### Text block:
....................

The insurance company debuted a 30-second spot Tuesday night during NBC’s “The Voice,” designed to capture more of Aflac’s core demo: young adults between the age of 25 and 35.

In the commercial, a son accidentally whacks his dad in the face with a baseball bat and the family must decide whether to spend the money on a Hawaiian vacation or on saving the dad’s broken face. That is, until the Aflac duck emerges from mom’s bag and reminds everyone they’re insured and can still go to Hawaii. 

The TV spot, designed to drive awareness and understanding, sits at the top of Aflac’s carefully orchestrated funnel. Digital assets tied to the linear buy are meant for middle-of-the funnel actions that help influence consideration.

This big TV buy follows Aflac’s Super Bowl campaign, which Galuppo said tripled lead gen. Aflac hopes its most recent spot draws similar results.

“This is new for Aflac: quantifying the impact marketing has on sales directly,” Galuppo said.

....................

### Directives:
1. According to the passage about the Aflac commercial, which age group makes up Aflac's core demo?
2. Reproduce the passage about the Aflac commercial, from "The TV spot, designed" down to "help influence consideration.".
3. Carry on the passage about the Aflac commercial, starting after its last sentence.
The data that come next have no connection to the passage about the Aflac commercial.

....................

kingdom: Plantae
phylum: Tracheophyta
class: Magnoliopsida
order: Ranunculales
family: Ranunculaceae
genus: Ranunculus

....................

### Responses:
1. Young adults between the ages of 25 and 35.

2.
The TV spot, designed to drive awareness and understanding, sits at the top of Aflac’s carefully orchestrated funnel. Digital assets tied to the linear buy are meant for middle-of-the funnel actions that help influence consideration.

3.
Because of the importance of lead gen, insurance marketers are big on measuring performance.

But Aflac has made large strides to move its sizable media budget (US measured media spend was close to $120 million at last count, according to Kantar) to where its customers are consuming content.

“We still buy traditional linear media, but have a big push in online video as well,” Galuppo said. “We’ve really increased our emphasis on digital and, over the past two years, have made a 15-percentage-point shift from linear to digital.”

Aflac is ramping up on original content for its small business hub, beyond the snackable content intended for its duck’s many social followers.

“Our goal is to have a 360-degree view and to optimize across paid search, paid social, while continuing to invest in our website to drive SEO or online video and streaming devices,” Galuppo said. “We’ll be creating more content so Aflac is top-of-mind to partners and advocates for living a healthy, but balanced, lifestyle.”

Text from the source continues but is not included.